We lose things and people, it’s part of life. One day your best friend is all you have, sixteen years later they’re gone — and you survive. You can’t see yourself living anywhere else, but you have to move — and you survive. We have this amazing ability to watch our lives fall apart and to patiently rebuild them, step by step. It’s not really an ability, but more of a duty. The duty that comes with living: you don’t have any other choice but to move forward.
We create our own luck
“The braver I am, the luckier I get.”
― Glennon Doyle, Untamed
Have you heard the saying, “luck is when preparation meets opportunity?” In business, at least, it’s true. However, opportunities won’t show up on your doorstep: you must go and get them. Make things happen for yourself.

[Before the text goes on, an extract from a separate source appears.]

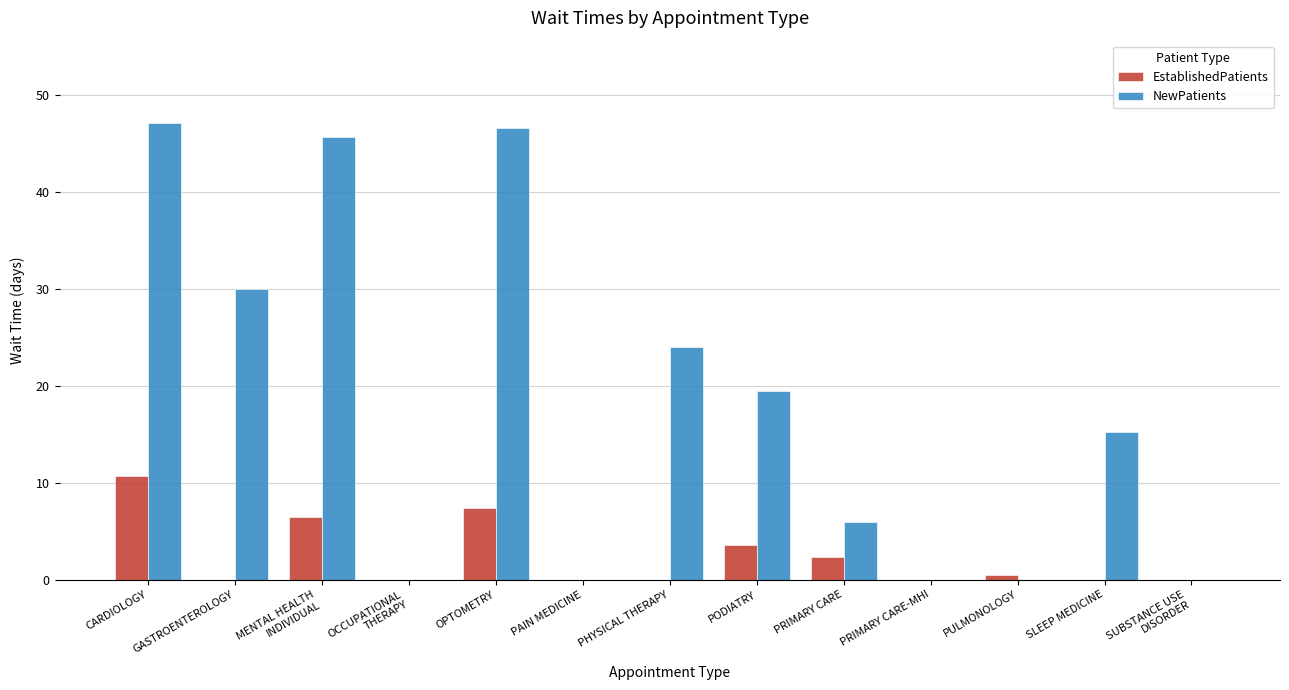

What is the sum of the EstablishedPatients values at MENTAL HEALTH
INDIVIDUAL and SUBSTANCE USE
DISORDER?

6.5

New opportunities, hence luck, cannot be found in your comfort zone. You have to actively take risks. The risk of looking like a fool, of trying something new and not being very good at it, the risk of talking to someone new, the risk of knocking on doors, of traveling alone. Nothing new will ever happen in your comfort zone. You have to be brave.
What’s your story?
“Be careful with the stories you tell about yourself”.”
― Glennon Doyle, Untamed
Let’s say you meet a new person, and you introduce yourself. What do you say? Think about it. Is it something rather negative or positive?
When I quit my job to pursue writing, I felt very confused about what to say to my peers. Whenever someone would ask, “so what do you do?” I’d say something along the lines of, “oh, nothing. Nothing interesting. I’m taking a break.” It wasn’t the truth at all. I was working my ass off to build a business, but I was ashamed of telling my business school friends that I chose a more creative path. Afraid that they would judge me or look down on me, so I just said “nothing.”

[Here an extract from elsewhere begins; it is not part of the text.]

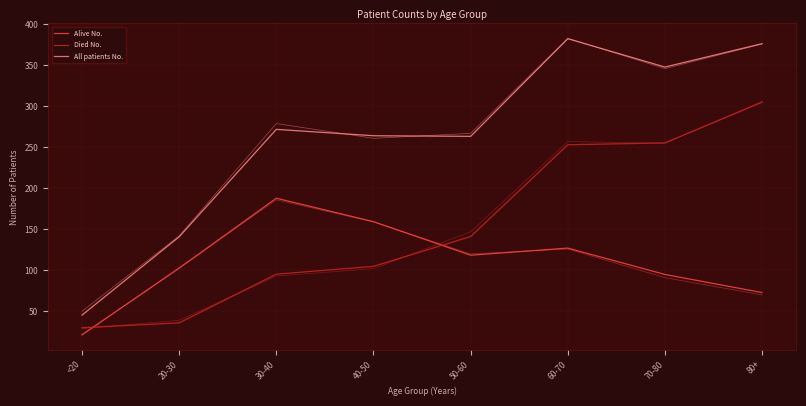

True or false: All patients No. and Died No. intersect in this chart.

False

This seems like it doesn’t have consequences, but trust me — it does. The stories you tell about yourself have a direct impact not only on how others see you but also on how you see yourself. Soon after telling this story, I would feel discouraged and lazy, so I decided to change it and tell the truth. People might judge me, yes, but at least I would be comfortable with myself.
My takeaway
The biggest lesson I learned from Untamed is to learn to please yourself first before you please others. Actually, don’t try to please others at all — just do your own thing. We are so often influenced by and afraid of what people think of us. Sometimes, it prevents us from living our life to the fullest and chasing our dreams. But we only have one life, and one person to please: ourselves.